Hard versus Soft Sweeps

The discussion of positive selection above focused on a hard sweep (fig. 2B, i), in which a single allele is favored immediately on its appearance in the population and is swept to high frequency. Positive selection can also produce a soft sweep, in which multiple alleles from standing genetic variation are selected to high frequency following an environmental shift (fig. 2B, vi; Hermisson and Pennings 2005). Such a situation can arise under biologically realistic conditions (Pennings and Hermisson 2006a, 2006b), and adaptation from standing genetic variation may describe a substantial portion of selected loci across genomes (Pritchard et al. 2010). The distinction between hard and soft sweeps relates to a fundamental question of evolutionary genetics about the source of adaptive genetic variation: whether it represents primarily new mutations (resulting in a hard-sweep pattern) or standing genetic variation that is uncovered or becomes favored as a result of migration, environmental shifts, or changes in genetic interactions (resulting in a soft-sweep pattern).

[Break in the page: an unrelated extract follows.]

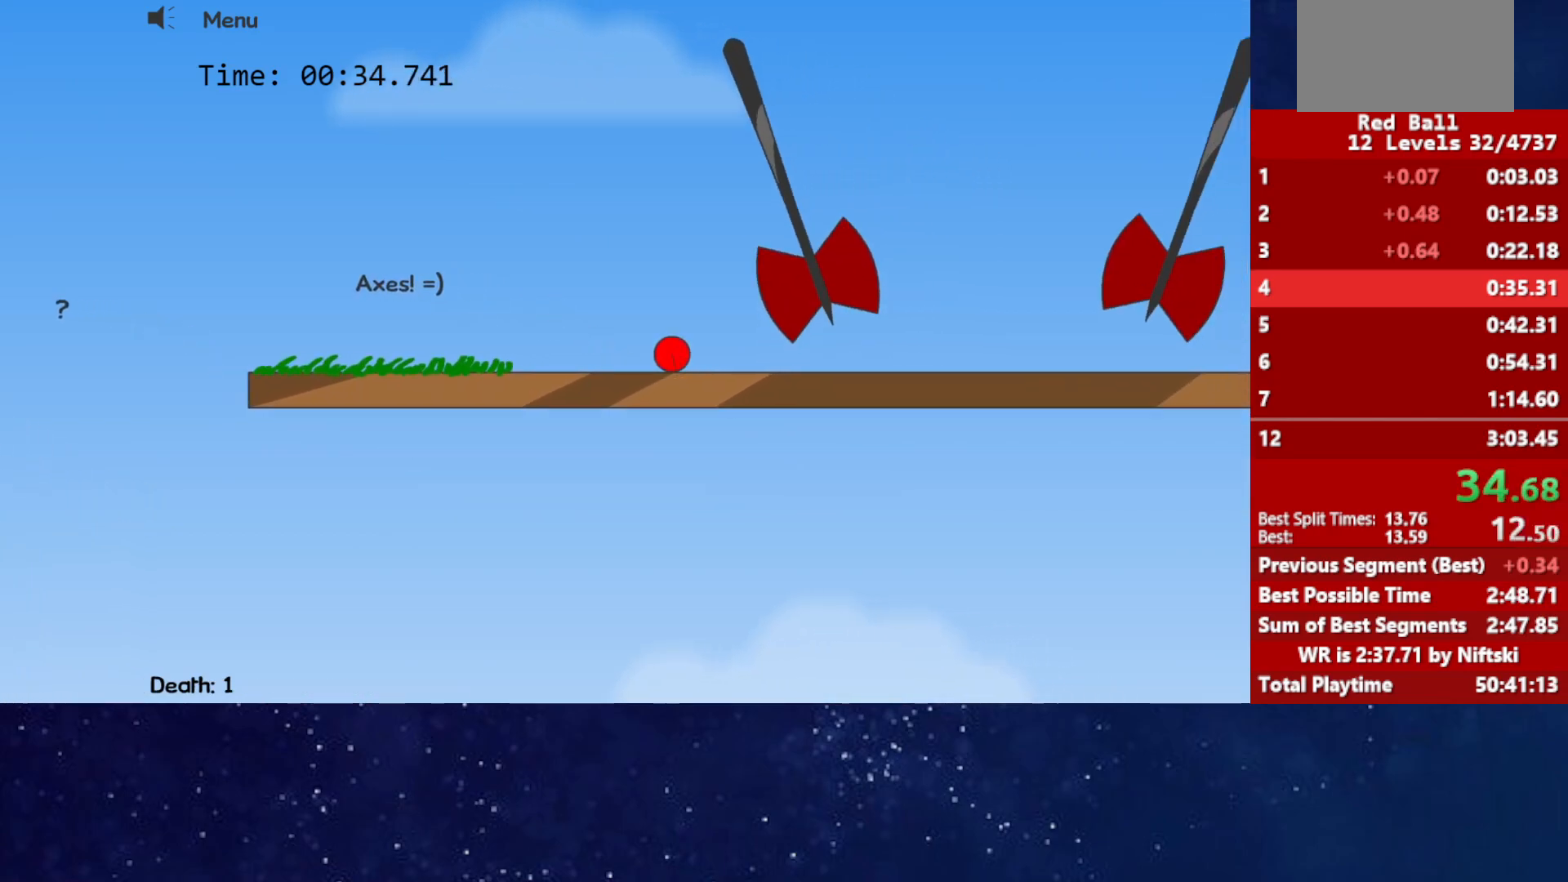
{"keys": ["left"], "events": [[17, "left", "down"], [17, "right", "up"]]}
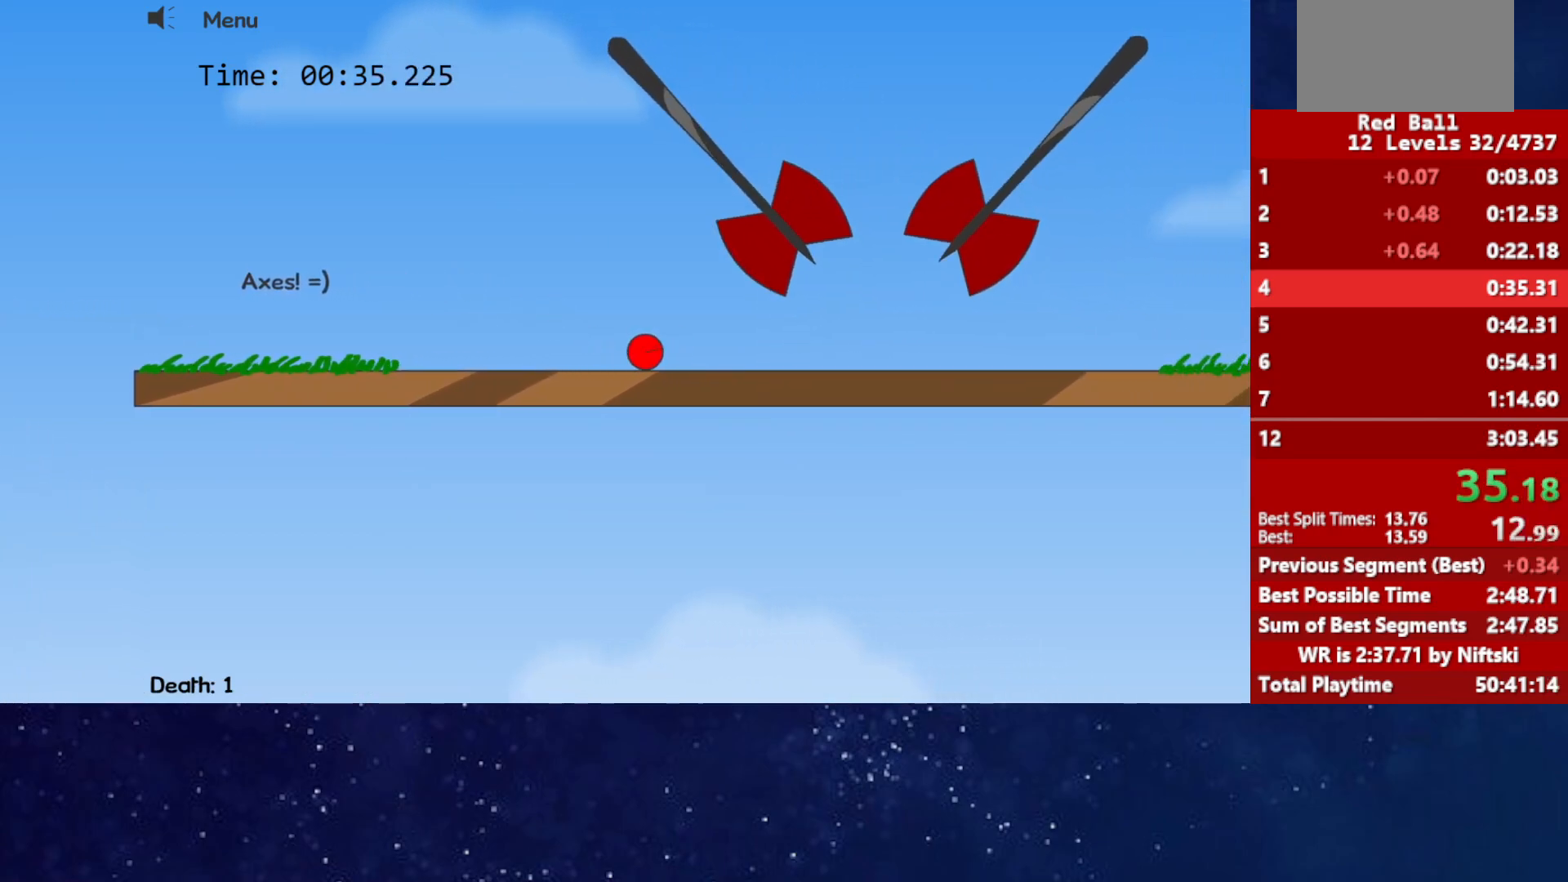
{"keys": ["right", "up"], "events": [[67, "left", "up"], [267, "up", "down"], [483, "right", "down"]]}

Many of the classic expectations for the signature of a hard sweep within a population—reduced nucleotide diversity, reduced coalescence times—are less pronounced or absent in the case of a soft sweep (Raquin et al. 2008). The reason is that coalescence among the lineages of the alleles contributing to the sweep occurs both relatively recently, when the alleles are favored, and earlier, when they are selectively neutral or even deleterious. This results in greater variance in coalescence times (Przeworski et al. 2005). Accordingly, a soft sweep has little effect on the mean expectation for Tajima’s D but can greatly increase its variance, so that soft sweeps can lead to spuriously reduced or elevated values, resembling either positive or balancing selection (Przeworski et al. 2005). In contrast, tests based on LD are more likely to detect a soft sweep and may even have greater statistical power in a soft-sweep than in a hard-sweep situation because soft sweeps leave greater levels of overall polymorphism on which calculations of LD can be based (Pennings and Hermisson 2006b). Similarly, FST-based tests of population differentiation should also detect soft-sweep patterns, as differentiation between populations would be elevated even if within-population diversity does not differ from the genomewide average (fig. 2D).

The simplest model of a soft sweep envisions a single population undergoing an environmental shift, with a class of alleles either neutral or deleterious before the shift and favored afterward (Hermisson and Pennings 2005). However, the same model applies to situations in which favored alleles are not present in standing genetic variation but rather supplied by recurrent mutation or migration (Pennings and Hermisson 2006a, 2006b). Instances of all of these types of soft sweep may be relatively common. In domesticated crops, the alleles favored under domestication may have been neutral or slightly deleterious in the ancestral wild population and thus present under mutation-drift or mutation-selection equilibrium (Purugganan et al. 2000; Innan and Kim 2004; Raquin et al. 2008). Structural variants such as gene copy number may be important in the evolution of resistance to drugs or pesticides in pathogens, and these changes may be expected to have a higher mutation rate than other types of adaptive alleles (Raymond et al. 2001; Nair et al. 2007). Loss-of-function mutations that confer an adaptive phenotype may also lead to a soft sweep by recurrent mutation due to their higher mutation rate (Cao et al. 2005).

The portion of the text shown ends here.